▸ **Problem**: Look through the data below and return each line where "format" appears.

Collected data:

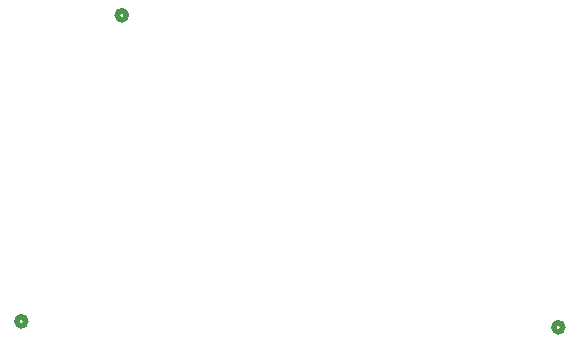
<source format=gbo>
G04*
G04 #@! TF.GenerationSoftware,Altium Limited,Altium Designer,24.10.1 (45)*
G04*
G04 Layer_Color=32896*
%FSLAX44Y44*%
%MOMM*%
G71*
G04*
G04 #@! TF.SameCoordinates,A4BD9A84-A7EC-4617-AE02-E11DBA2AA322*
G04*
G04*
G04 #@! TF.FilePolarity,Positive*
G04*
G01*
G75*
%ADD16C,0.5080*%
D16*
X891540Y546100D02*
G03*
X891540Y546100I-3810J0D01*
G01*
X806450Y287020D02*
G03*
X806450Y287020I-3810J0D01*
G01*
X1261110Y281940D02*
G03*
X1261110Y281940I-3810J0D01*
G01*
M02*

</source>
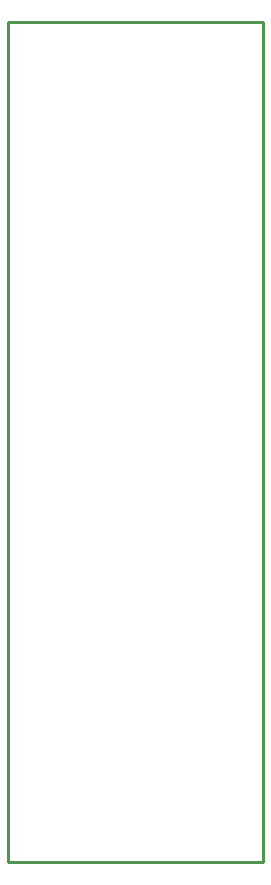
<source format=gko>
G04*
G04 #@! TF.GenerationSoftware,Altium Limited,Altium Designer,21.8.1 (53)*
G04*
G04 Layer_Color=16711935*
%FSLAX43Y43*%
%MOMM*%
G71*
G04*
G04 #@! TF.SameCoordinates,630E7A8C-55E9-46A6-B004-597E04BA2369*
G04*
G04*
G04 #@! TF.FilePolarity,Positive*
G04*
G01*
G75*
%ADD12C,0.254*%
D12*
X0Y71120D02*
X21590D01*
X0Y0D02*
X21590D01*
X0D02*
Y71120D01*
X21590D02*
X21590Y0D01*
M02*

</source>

▸ **Answer for this exercise**:
<source format=gbo>
<source format=gko>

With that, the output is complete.